Как и все остальные, Оппенгеймер работал шесть дней в неделю с одним выходным по воскресеньям. Даже в рабочие дни он носил свой привычный для этих мест гардероб – джинсы или брюки цвета хаки и синюю рабочую рубаху без галстука. Коллеги подражали его примеру. «В рабочее время я не видела ни одной пары начищенных до блеска туфель», – писала Бернис Броде. Когда Оппи шел утром в «зону Т», коллеги пристраивались следом и молча прислушивались к его тихому бормотанию о планах на день. «Как наседка с цыплятами», – подметил один из обитателей Лос-Аламоса. «“Поркпай”, трубка и странный взгляд создавали ему характерную ауру, – вспоминала двадцатитрехлетняя телефонистка женской вспомогательной службы. – Ему никогда не приходилось пускать пыль в глаза или повышать голос. <…> Он имел право потребовать, чтобы его соединили без очереди, но никогда им не пользовался. Другой на его месте был бы настойчивее».
Подчеркнуто неформальное обращение расположило к Оппенгеймеру многих тех, кто в противном случае чувствовал бы себя в его присутствии неуютно. Эд Доти, молодой техник в составе особого инженерного отряда сухопутных войск, после войны писал родителям, как «доктор Оппенгеймер несколько раз звонил по тому или иному поводу… и всякий раз, когда я отвечал в трубку “Доти”, говорил: “А я Оппи”». Манера поведения Оппенгеймера резко контрастировала с генералом Гровсом, требовавшим «соблюдения субординации и уважения». Оппи соблюдение субординации и уважение доставались естественным путем.
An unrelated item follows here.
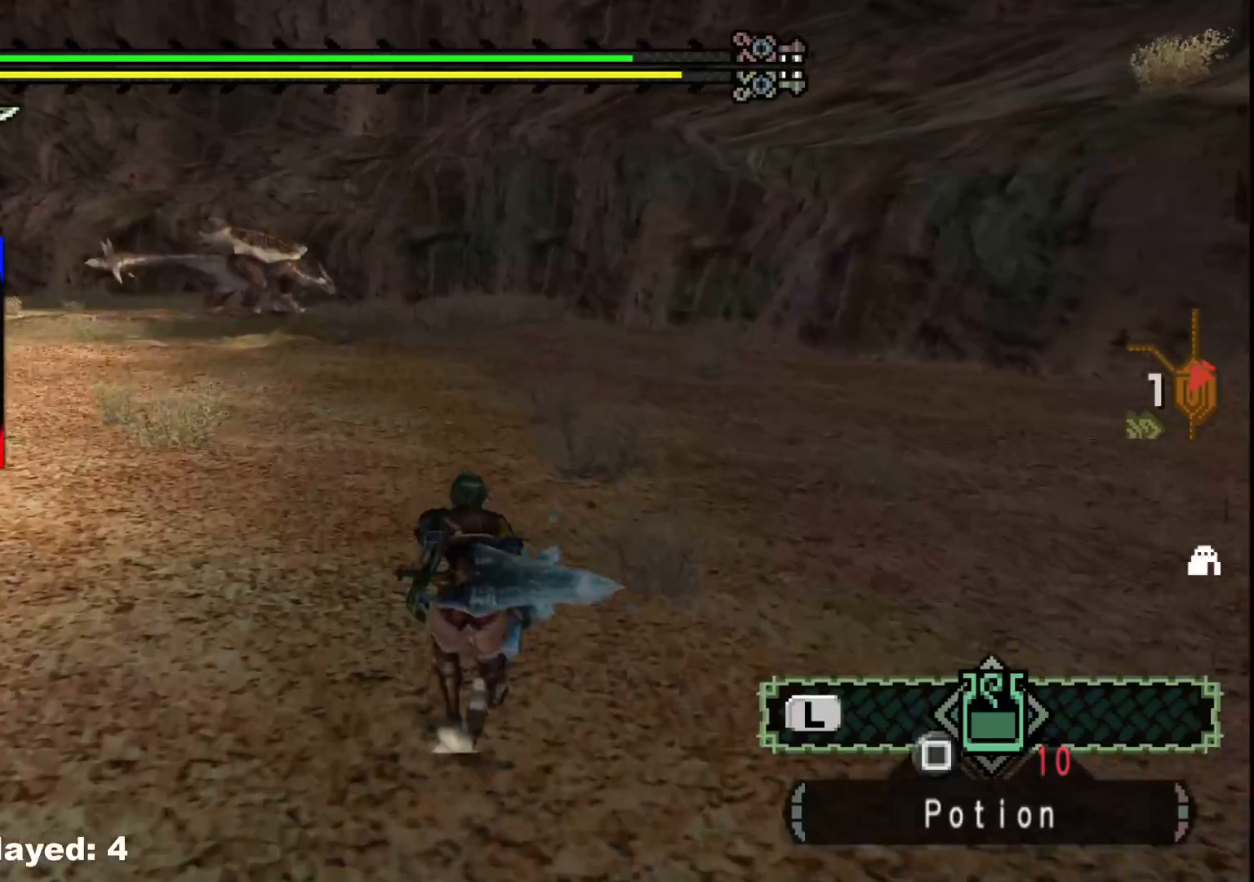
{"buttons": [], "left_stick": "up", "right_stick": "left", "events": [[233, "right_stick", "left"]]}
С самого начала Оппенгеймер и Гровс договорились, что зарплата каждого сотрудника останется такой же, как на прежнем месте работы. Это вызывало большие расхождения: сравнительно молодой еще человек, призванный из частного сектора, подчас получал намного больше, чем пожилой профессор университета с гарантированной должностью. Чтобы смягчить неравенство, Оппенгеймер издал распоряжение взымать квартплату пропорционально заработной плате. Когда молодой физик Гарольд Агню потребовал от Оппенгеймера объяснить, почему иной сантехник получает в три раза больше выпускника колледжа, Оппи ответил, что сантехники понятия не имеют о важности лаборатории для исхода войны, в то время как ученым она известна, и что это оправдывает разницу в доходах. По крайней мере, ученые работали в Лос-Аламосе не ради денег. Оппенгеймер проработал в лаборатории полгода, прежде чем секретарша напомнила ему, что он не оприходовал ни одного чека с заработной платой.
Все сотрудники работали допоздна. Лаборатория не запиралась круглые сутки, и Оппенгеймер поощрял работу по личному графику. Он не разрешил вводить табельные часы, а гудок начали использовать только с октября 1944 года, когда один из экспертов-рационализаторов пожаловался генералу Гровсу на отсутствие четкого распорядка. «Работа была жутко напряженной», – вспоминал Бете. Руководитель теоретического отдела считал, что в научном смысле его работа была «не такой уж сложной, как многое из того, что я делал в другие времена». Однако жесткие сроки вызывали невероятный стресс. «Мне казалось, и это ощущение приходило даже во сне, – говорил Бете, – будто я толкаю в гору тяжело груженную тачку». Ученым, привыкшим к миру ограниченных ресурсов и почти полного отсутствия сроков, теперь приходилось привыкать к миру неограниченных ресурсов и очень плотных графиков.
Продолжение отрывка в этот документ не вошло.